* [PROBLEM]: For the data below, report how many lines include the word "size", and write nothing else.

* [INPUT MATERIAL]:
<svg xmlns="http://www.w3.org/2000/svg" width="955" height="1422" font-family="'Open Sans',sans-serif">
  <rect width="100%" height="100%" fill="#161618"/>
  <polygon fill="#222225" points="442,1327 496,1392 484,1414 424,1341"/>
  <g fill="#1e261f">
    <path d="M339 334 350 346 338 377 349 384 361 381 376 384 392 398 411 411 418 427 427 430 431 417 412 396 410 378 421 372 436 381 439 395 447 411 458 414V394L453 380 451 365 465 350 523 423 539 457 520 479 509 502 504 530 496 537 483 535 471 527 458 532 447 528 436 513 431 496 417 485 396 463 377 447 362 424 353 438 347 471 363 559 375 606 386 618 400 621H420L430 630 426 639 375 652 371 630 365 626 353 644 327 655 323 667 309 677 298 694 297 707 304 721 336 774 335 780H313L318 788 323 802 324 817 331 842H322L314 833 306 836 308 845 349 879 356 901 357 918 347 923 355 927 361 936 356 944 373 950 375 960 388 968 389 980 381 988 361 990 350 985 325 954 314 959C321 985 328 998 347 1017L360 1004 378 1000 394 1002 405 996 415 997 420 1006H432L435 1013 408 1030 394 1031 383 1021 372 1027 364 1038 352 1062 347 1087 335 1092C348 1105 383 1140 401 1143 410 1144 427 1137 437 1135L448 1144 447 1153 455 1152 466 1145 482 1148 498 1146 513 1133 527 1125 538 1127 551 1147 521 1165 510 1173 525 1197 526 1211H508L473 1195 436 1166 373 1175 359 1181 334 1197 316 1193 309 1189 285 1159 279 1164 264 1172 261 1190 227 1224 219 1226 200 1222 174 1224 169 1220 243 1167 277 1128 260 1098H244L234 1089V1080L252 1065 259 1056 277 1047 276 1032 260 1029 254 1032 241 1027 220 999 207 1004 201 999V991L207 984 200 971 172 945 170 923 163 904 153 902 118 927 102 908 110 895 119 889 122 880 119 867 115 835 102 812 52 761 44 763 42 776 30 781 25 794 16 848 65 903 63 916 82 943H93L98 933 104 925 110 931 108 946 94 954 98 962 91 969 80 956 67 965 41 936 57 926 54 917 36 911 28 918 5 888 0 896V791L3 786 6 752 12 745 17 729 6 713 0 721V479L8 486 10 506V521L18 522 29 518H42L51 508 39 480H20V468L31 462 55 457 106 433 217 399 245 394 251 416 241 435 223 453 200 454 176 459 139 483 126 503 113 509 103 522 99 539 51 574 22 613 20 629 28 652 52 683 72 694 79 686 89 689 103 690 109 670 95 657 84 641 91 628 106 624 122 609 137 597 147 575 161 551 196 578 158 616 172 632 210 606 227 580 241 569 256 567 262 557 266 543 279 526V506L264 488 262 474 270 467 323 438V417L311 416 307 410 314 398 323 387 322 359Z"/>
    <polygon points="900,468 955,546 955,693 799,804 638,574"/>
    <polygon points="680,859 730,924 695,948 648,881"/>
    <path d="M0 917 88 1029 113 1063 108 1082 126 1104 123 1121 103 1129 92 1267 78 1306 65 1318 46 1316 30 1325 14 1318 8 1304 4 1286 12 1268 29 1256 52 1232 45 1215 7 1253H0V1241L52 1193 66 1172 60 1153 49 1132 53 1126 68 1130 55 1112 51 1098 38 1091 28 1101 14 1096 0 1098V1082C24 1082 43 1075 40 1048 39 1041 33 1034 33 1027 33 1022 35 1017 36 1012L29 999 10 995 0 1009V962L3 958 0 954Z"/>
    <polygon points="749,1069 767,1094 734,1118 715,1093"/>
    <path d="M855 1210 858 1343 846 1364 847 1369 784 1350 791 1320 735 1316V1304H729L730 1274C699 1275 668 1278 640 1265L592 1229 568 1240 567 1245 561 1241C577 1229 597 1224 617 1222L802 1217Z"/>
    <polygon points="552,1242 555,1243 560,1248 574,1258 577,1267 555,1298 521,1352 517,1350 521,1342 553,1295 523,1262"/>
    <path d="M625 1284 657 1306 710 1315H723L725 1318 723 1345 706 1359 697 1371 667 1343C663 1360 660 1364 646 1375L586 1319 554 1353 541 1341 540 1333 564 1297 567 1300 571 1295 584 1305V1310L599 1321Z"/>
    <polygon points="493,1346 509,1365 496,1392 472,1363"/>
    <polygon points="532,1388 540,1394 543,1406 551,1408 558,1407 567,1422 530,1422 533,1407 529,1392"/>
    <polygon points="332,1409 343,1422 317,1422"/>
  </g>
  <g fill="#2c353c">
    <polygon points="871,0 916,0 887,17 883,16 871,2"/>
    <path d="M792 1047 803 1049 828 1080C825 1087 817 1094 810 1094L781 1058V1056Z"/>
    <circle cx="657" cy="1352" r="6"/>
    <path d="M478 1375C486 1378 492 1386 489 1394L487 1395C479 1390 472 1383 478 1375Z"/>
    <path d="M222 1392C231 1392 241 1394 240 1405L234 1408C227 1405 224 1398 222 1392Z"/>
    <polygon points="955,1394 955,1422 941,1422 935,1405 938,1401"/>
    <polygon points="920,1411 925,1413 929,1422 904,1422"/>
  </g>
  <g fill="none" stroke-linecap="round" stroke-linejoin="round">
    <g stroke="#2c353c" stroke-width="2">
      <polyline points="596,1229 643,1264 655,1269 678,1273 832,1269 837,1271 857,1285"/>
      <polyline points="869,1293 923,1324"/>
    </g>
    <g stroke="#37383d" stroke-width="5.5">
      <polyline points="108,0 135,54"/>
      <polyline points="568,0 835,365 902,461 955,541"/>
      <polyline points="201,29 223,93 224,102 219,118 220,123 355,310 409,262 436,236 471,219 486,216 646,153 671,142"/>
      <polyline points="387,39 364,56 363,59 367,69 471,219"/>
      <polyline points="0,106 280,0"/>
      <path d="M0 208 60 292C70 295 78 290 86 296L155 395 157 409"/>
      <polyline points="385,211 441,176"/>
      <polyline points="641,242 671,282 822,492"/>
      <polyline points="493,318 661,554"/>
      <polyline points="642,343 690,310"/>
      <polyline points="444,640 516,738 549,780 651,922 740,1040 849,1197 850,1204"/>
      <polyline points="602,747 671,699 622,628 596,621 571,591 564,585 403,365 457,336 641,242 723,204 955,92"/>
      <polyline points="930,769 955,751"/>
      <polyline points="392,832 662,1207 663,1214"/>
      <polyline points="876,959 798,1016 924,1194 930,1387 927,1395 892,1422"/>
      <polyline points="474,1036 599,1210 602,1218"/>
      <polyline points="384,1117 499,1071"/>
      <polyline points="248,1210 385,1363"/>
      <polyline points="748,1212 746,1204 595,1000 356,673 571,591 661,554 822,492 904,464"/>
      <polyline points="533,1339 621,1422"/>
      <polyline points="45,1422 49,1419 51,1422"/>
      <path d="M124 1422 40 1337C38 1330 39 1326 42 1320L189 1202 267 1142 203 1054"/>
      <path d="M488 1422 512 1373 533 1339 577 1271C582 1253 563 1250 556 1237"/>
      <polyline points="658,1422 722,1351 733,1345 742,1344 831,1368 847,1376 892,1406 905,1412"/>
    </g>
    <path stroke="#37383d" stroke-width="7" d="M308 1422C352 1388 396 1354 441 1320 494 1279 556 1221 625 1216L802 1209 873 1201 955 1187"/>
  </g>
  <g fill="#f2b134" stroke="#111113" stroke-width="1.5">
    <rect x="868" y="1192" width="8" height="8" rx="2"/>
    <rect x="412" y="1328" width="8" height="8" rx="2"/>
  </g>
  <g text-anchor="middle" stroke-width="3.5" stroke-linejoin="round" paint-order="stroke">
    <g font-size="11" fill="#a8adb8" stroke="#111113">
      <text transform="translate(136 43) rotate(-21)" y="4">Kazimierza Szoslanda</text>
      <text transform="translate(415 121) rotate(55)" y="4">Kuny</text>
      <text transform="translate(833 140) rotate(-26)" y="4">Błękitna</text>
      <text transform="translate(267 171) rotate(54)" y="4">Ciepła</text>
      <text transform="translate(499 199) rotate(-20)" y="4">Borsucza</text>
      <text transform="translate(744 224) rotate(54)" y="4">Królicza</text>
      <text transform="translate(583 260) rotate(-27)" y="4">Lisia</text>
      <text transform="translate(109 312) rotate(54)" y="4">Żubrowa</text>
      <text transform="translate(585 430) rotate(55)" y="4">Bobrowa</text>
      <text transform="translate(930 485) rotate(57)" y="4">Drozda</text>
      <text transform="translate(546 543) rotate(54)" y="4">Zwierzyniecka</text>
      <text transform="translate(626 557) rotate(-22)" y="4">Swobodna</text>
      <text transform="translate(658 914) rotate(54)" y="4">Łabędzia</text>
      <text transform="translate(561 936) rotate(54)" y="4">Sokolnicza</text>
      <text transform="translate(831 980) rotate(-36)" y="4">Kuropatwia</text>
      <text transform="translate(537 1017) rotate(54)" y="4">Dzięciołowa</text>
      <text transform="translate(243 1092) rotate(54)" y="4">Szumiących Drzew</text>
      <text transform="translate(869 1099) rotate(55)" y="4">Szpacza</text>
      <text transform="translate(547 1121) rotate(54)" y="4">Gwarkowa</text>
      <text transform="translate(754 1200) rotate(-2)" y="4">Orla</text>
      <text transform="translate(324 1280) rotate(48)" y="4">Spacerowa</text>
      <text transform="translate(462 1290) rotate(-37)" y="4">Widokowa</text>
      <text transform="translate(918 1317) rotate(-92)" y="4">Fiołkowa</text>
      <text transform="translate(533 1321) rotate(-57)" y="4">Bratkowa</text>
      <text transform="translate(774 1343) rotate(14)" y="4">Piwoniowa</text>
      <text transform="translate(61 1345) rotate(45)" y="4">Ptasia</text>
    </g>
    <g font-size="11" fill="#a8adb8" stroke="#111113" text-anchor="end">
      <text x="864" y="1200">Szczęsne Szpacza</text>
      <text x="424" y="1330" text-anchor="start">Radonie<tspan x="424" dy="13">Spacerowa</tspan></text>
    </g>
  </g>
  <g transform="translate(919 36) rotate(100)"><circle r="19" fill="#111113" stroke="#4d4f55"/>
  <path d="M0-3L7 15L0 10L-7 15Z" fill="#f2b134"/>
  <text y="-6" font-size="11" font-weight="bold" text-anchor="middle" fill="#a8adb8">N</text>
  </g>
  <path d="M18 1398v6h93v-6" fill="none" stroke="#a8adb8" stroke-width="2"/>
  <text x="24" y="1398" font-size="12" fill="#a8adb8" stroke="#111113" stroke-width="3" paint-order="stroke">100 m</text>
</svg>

* [RESPONSE TO THE EXERCISE]: 4